Goal of the exercise: Give back every record exactly as it reads.

Stored data

======

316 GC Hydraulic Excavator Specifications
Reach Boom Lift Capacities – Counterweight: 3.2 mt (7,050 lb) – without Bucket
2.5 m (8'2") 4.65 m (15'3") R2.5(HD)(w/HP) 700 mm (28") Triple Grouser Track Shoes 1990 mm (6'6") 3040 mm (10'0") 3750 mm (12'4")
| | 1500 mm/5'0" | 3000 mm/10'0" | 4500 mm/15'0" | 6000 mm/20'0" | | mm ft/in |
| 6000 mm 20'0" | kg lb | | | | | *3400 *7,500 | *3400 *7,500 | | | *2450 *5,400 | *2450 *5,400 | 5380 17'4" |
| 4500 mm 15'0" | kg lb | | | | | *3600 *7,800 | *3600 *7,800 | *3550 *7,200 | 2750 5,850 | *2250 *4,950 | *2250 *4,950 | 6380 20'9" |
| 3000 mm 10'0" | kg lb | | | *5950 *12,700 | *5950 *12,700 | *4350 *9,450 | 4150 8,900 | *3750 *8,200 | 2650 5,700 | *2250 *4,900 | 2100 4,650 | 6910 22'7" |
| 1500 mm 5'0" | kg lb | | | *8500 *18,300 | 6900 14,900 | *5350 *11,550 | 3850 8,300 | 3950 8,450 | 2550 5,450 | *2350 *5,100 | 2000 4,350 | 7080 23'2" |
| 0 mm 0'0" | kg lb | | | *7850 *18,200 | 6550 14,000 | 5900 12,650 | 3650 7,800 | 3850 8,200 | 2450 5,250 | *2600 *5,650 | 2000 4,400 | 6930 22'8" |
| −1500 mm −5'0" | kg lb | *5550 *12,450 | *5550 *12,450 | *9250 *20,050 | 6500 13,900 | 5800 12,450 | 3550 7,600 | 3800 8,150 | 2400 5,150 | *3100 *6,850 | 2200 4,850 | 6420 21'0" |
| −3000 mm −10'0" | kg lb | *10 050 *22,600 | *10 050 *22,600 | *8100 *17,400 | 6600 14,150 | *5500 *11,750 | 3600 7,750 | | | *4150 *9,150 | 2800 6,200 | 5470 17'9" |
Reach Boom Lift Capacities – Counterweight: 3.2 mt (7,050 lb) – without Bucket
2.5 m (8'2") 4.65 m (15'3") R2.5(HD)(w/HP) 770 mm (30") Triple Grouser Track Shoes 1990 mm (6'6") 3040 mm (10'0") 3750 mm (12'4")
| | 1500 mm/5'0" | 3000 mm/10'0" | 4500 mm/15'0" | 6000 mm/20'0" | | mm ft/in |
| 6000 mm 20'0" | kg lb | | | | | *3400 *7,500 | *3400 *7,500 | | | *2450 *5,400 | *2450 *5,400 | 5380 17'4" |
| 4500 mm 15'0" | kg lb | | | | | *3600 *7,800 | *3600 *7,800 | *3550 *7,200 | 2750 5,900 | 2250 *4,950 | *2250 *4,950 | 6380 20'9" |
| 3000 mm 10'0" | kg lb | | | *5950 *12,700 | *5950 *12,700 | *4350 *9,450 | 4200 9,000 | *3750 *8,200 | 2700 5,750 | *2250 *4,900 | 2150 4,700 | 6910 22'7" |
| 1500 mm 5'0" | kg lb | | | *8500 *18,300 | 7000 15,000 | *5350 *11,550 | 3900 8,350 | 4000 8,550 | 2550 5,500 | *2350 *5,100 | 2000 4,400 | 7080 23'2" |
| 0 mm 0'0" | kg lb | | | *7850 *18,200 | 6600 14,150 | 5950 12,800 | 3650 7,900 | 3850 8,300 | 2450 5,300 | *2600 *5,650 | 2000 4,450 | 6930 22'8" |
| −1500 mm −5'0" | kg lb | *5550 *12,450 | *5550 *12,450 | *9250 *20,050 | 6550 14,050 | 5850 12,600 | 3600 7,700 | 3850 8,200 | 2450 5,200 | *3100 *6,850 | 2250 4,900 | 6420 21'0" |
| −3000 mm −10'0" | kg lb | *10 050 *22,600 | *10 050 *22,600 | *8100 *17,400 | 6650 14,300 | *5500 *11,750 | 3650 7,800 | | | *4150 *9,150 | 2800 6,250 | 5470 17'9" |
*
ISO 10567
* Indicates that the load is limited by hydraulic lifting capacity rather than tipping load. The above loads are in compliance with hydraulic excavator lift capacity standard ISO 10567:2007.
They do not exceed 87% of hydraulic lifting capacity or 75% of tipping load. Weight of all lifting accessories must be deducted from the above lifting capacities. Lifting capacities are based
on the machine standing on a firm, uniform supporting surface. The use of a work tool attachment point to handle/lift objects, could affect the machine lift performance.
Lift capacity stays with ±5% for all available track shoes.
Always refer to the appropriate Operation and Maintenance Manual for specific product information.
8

======

Task solution:
316 GC Hydraulic Excavator Specifications
Reach Boom Lift Capacities – Counterweight: 3.2 mt (7,050 lb) – without Bucket
2.5 m (8'2") 4.65 m (15'3") R2.5(HD)(w/HP) 700 mm (28") Triple Grouser Track Shoes 1990 mm (6'6") 3040 mm (10'0") 3750 mm (12'4")
| | 1500 mm/5'0" | 3000 mm/10'0" | 4500 mm/15'0" | 6000 mm/20'0" | | mm ft/in |
| 6000 mm 20'0" | kg lb | | | | | *3400 *7,500 | *3400 *7,500 | | | *2450 *5,400 | *2450 *5,400 | 5380 17'4" |
| 4500 mm 15'0" | kg lb | | | | | *3600 *7,800 | *3600 *7,800 | *3550 *7,200 | 2750 5,850 | *2250 *4,950 | *2250 *4,950 | 6380 20'9" |
| 3000 mm 10'0" | kg lb | | | *5950 *12,700 | *5950 *12,700 | *4350 *9,450 | 4150 8,900 | *3750 *8,200 | 2650 5,700 | *2250 *4,900 | 2100 4,650 | 6910 22'7" |
| 1500 mm 5'0" | kg lb | | | *8500 *18,300 | 6900 14,900 | *5350 *11,550 | 3850 8,300 | 3950 8,450 | 2550 5,450 | *2350 *5,100 | 2000 4,350 | 7080 23'2" |
| 0 mm 0'0" | kg lb | | | *7850 *18,200 | 6550 14,000 | 5900 12,650 | 3650 7,800 | 3850 8,200 | 2450 5,250 | *2600 *5,650 | 2000 4,400 | 6930 22'8" |
| −1500 mm −5'0" | kg lb | *5550 *12,450 | *5550 *12,450 | *9250 *20,050 | 6500 13,900 | 5800 12,450 | 3550 7,600 | 3800 8,150 | 2400 5,150 | *3100 *6,850 | 2200 4,850 | 6420 21'0" |
| −3000 mm −10'0" | kg lb | *10 050 *22,600 | *10 050 *22,600 | *8100 *17,400 | 6600 14,150 | *5500 *11,750 | 3600 7,750 | | | *4150 *9,150 | 2800 6,200 | 5470 17'9" |
Reach Boom Lift Capacities – Counterweight: 3.2 mt (7,050 lb) – without Bucket
2.5 m (8'2") 4.65 m (15'3") R2.5(HD)(w/HP) 770 mm (30") Triple Grouser Track Shoes 1990 mm (6'6") 3040 mm (10'0") 3750 mm (12'4")
| | 1500 mm/5'0" | 3000 mm/10'0" | 4500 mm/15'0" | 6000 mm/20'0" | | mm ft/in |
| 6000 mm 20'0" | kg lb | | | | | *3400 *7,500 | *3400 *7,500 | | | *2450 *5,400 | *2450 *5,400 | 5380 17'4" |
| 4500 mm 15'0" | kg lb | | | | | *3600 *7,800 | *3600 *7,800 | *3550 *7,200 | 2750 5,900 | 2250 *4,950 | *2250 *4,950 | 6380 20'9" |
| 3000 mm 10'0" | kg lb | | | *5950 *12,700 | *5950 *12,700 | *4350 *9,450 | 4200 9,000 | *3750 *8,200 | 2700 5,750 | *2250 *4,900 | 2150 4,700 | 6910 22'7" |
| 1500 mm 5'0" | kg lb | | | *8500 *18,300 | 7000 15,000 | *5350 *11,550 | 3900 8,350 | 4000 8,550 | 2550 5,500 | *2350 *5,100 | 2000 4,400 | 7080 23'2" |
| 0 mm 0'0" | kg lb | | | *7850 *18,200 | 6600 14,150 | 5950 12,800 | 3650 7,900 | 3850 8,300 | 2450 5,300 | *2600 *5,650 | 2000 4,450 | 6930 22'8" |
| −1500 mm −5'0" | kg lb | *5550 *12,450 | *5550 *12,450 | *9250 *20,050 | 6550 14,050 | 5850 12,600 | 3600 7,700 | 3850 8,200 | 2450 5,200 | *3100 *6,850 | 2250 4,900 | 6420 21'0" |
| −3000 mm −10'0" | kg lb | *10 050 *22,600 | *10 050 *22,600 | *8100 *17,400 | 6650 14,300 | *5500 *11,750 | 3650 7,800 | | | *4150 *9,150 | 2800 6,250 | 5470 17'9" |
*
ISO 10567
* Indicates that the load is limited by hydraulic lifting capacity rather than tipping load. The above loads are in compliance with hydraulic excavator lift capacity standard ISO 10567:2007.
They do not exceed 87% of hydraulic lifting capacity or 75% of tipping load. Weight of all lifting accessories must be deducted from the above lifting capacities. Lifting capacities are based
on the machine standing on a firm, uniform supporting surface. The use of a work tool attachment point to handle/lift objects, could affect the machine lift performance.
Lift capacity stays with ±5% for all available track shoes.
Always refer to the appropriate Operation and Maintenance Manual for specific product information.
8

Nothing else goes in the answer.